- **Extract**:
• • • • •
I did not like the choices they made with directing Prim. Buttercup was the wrong color. Peeta–God bless that tiny Josh Hutcherson. Was every other male in Hollywood busy that day because…no. Lainey, from laineygossip.com, wrote in her excellent review of the film:

Whether it be by necessity or by strategy, by selfish manipulation or compassionate regard, literary Peeta wasn’t a child. In the movie, he’s made to be a child. Or at least I saw him as a child. When they connected on an emotional level in the book, I could understand Katniss’s attraction. Here was a man on the way who had sacrificed for her. Here was someone she finally knew she could trust. Here was someone she was growing to love out of respect – for his courage, for his conviction, for what qualities she lacked that he could bring to their relationship and stand with her on the same level.

What transpires instead, on film, in my mind, is not so much a meeting of different equals, but the bonding of a caregiver for a weaker ward that she must govern. I’m not saying it’s a dealbreaker. But I won’t lie to you and tell you that Peeta delivers. And I like Josh Hutcherson SO MUCH as a person, this is not an easy criticism.

It was a dealbreaker for me. Peeta does not deliver (not necessarily Hutcherson, but Peeta), and I groaned aloud at one point because it played as so freaking twee. That is probably because the story cuts out a huge part of what the stylists and mentor team did to make District 12 unique among the other tributes, and because The Boy with the Bread is never fully explained. Without that, Peeta’s just some lumpy kid from 12, and why should Katniss care?
• • • • •
Dataset entries
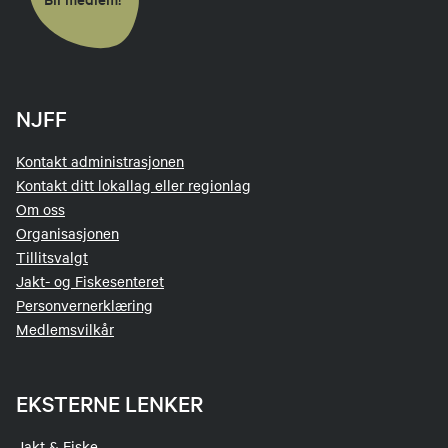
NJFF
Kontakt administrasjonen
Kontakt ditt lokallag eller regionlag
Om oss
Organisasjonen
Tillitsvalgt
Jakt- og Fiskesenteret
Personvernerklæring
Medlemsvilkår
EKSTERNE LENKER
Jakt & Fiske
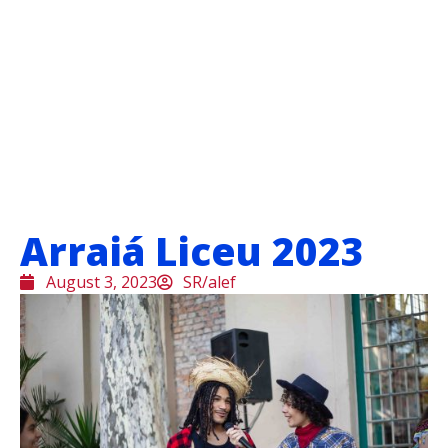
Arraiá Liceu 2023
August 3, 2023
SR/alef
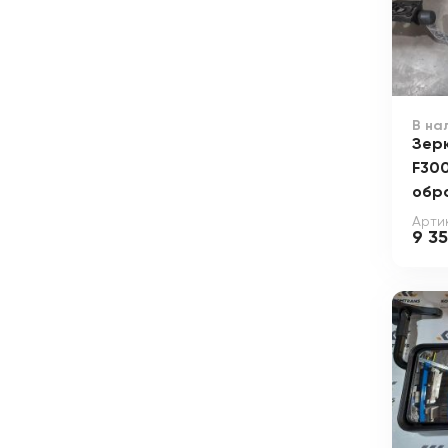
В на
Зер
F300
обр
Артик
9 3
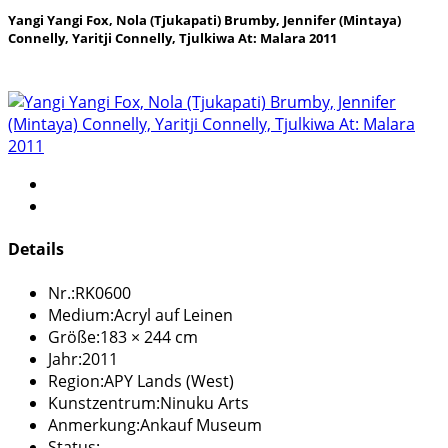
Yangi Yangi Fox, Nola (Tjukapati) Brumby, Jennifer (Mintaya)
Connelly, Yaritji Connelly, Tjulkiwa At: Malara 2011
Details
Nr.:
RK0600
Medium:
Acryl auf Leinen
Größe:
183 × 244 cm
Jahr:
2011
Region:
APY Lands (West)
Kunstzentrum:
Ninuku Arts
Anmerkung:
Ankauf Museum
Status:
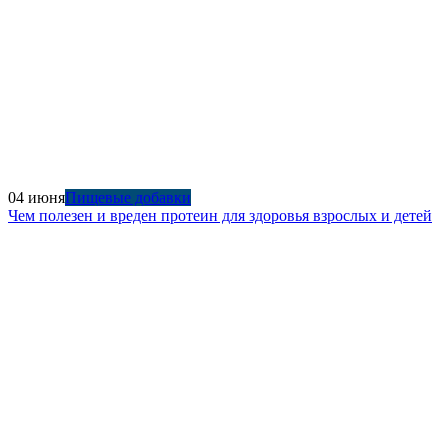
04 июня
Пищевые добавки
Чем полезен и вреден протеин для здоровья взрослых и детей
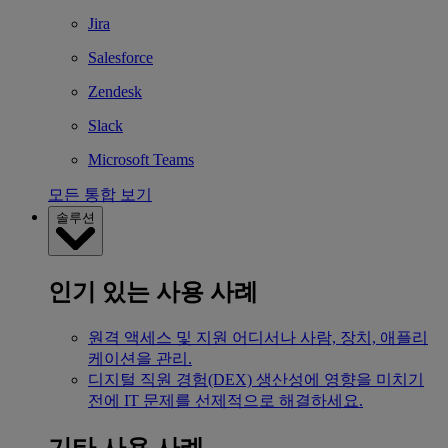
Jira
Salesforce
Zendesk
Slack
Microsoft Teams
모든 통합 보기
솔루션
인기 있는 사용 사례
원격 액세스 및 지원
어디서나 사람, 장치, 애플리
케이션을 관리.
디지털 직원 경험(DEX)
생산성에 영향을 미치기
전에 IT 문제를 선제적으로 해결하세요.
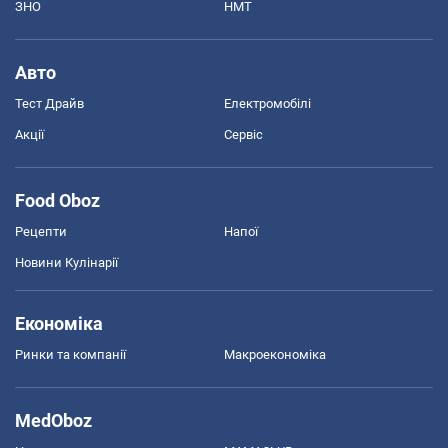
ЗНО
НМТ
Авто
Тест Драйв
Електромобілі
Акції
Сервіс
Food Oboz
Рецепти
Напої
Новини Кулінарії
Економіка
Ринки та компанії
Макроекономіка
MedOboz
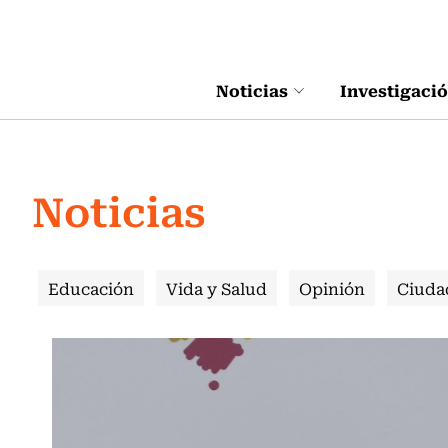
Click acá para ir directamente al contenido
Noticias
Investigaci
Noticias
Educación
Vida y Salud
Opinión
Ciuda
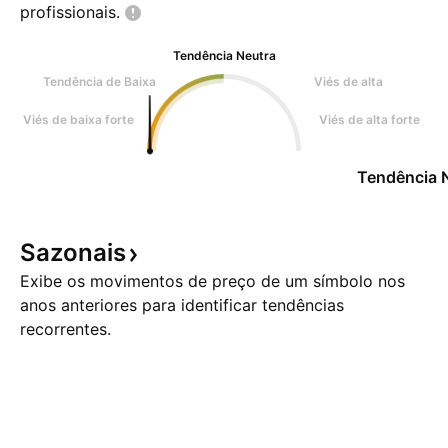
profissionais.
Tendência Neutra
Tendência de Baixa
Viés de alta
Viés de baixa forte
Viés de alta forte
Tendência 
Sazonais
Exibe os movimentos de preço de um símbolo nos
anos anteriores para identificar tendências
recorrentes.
• • • • •
Retype the part of the film review starting at "It was a dealbreaker" and ending at "should Katniss care?". These records come from a separate source.

- **Your response**:
It was a dealbreaker for me. Peeta does not deliver (not necessarily Hutcherson, but Peeta), and I groaned aloud at one point because it played as so freaking twee. That is probably because the story cuts out a huge part of what the stylists and mentor team did to make District 12 unique among the other tributes, and because The Boy with the Bread is never fully explained. Without that, Peeta’s just some lumpy kid from 12, and why should Katniss care?